Another (theoretically) good alternative is to forward HTTPS traffic from your computer to the remote computer by running a proxy server on the remote computer - something like Squid. With Squid, you could make a secure HTTPS connection to the remote machine, protecting your connection on potentially hostile networks (like Tor).An HTTPS connection to the remote machine would be unsniffable by Tor exit nodes, and would then be translated into a web request on the remote end, which the remote proxy server would perform.Encryption happens on the local machine, before it enters Tor, and at the remote machine, before the traffic is returned via Tor. This means a Tor exit node has no way to sniff the unencrypted traffic.

However, unfortunately, this Squid page says that there isn't much support for a secure browser-remote proxy connection feature to be added into browsers:

So the Stunnel and SSH methods above will have to suffice.
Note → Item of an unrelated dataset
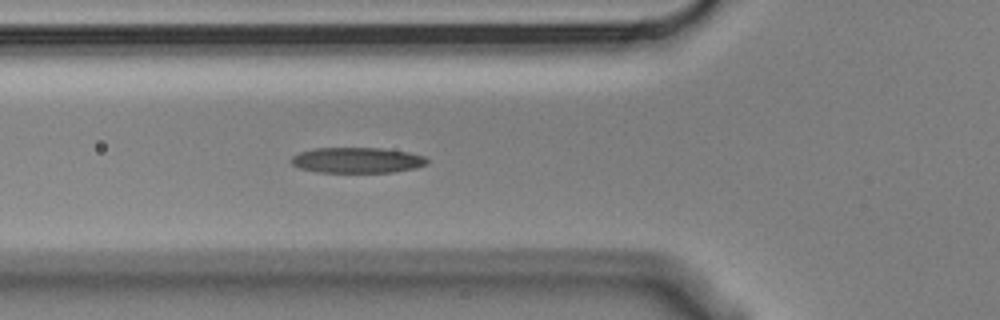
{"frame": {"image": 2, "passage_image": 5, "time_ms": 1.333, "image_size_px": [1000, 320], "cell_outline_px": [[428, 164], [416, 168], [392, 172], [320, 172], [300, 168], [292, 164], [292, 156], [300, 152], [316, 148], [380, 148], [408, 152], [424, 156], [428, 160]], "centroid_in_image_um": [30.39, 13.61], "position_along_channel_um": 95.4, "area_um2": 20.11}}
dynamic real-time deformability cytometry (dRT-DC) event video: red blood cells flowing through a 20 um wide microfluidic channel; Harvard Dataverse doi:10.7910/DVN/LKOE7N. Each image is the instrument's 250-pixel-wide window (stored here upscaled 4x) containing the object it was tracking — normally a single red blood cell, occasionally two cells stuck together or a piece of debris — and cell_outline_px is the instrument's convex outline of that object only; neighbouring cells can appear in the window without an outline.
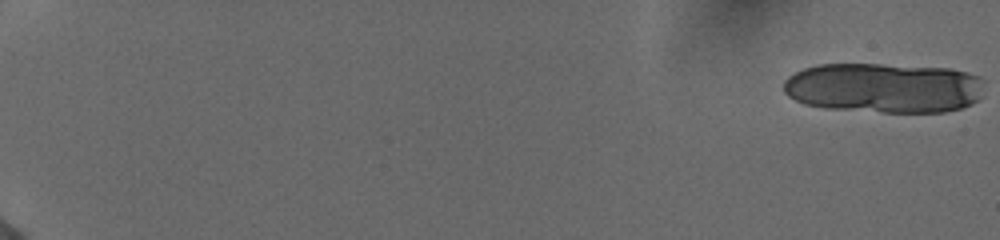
{"species": "human", "species_latin": "Homo sapiens", "temperature_condition": "cold", "stored_images_in_passage": 20, "camera_frame_rate_fps": 3000, "um_per_image_px": 0.085, "donor": {"sex": "female"}, "frame": {"image": 1, "passage_image": 1, "time_ms": 0.0, "image_size_px": [1000, 240], "cell_outline_px": [[984, 80], [980, 96], [972, 104], [960, 108], [944, 112], [884, 112], [824, 108], [804, 104], [788, 96], [784, 92], [784, 80], [788, 76], [804, 68], [816, 64], [880, 64], [948, 68], [968, 72], [980, 76]], "centroid_in_image_um": [75.13, 7.46], "position_along_channel_um": 9.9, "area_um2": 58.96}}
Think of it like this: you want to add extra hops to either end of your encryption "traceroute", so that it is longer than your Tor "traceroute".

Traffic fingerprinting and traffic correlation attacks in the case of HTTPS (either with Stunnel to carry an SSH connection, or with Squid proxy handling an HTTPS-HTTP request) would still be possible here, since a Tor exit node would be able to see the destination of the encrypted traffic. But it would appear like any other HTTPS traffic. You'd have to get much more sophisticated to conduct a Man-in-the-Middle attack against this type of connection.

Traffic Location Anonymization

Traffic location anonymization is what Tor gets you. Tor anonymizes the location of origin of your traffic, by passing it through three layers of obfuscation: the Tor entry node, the Tor bridge node, and the Tor exit node. Each connection, between each layer, is made randomly, and each connection obfuscates further the geographic origin of the traffic. While this slows down traffic significantly, it also bounces your traffic all over the place, rendering it untraceable.

(Assuming, of course, you aren't sending your name and address over Tor unencrypted. See above.)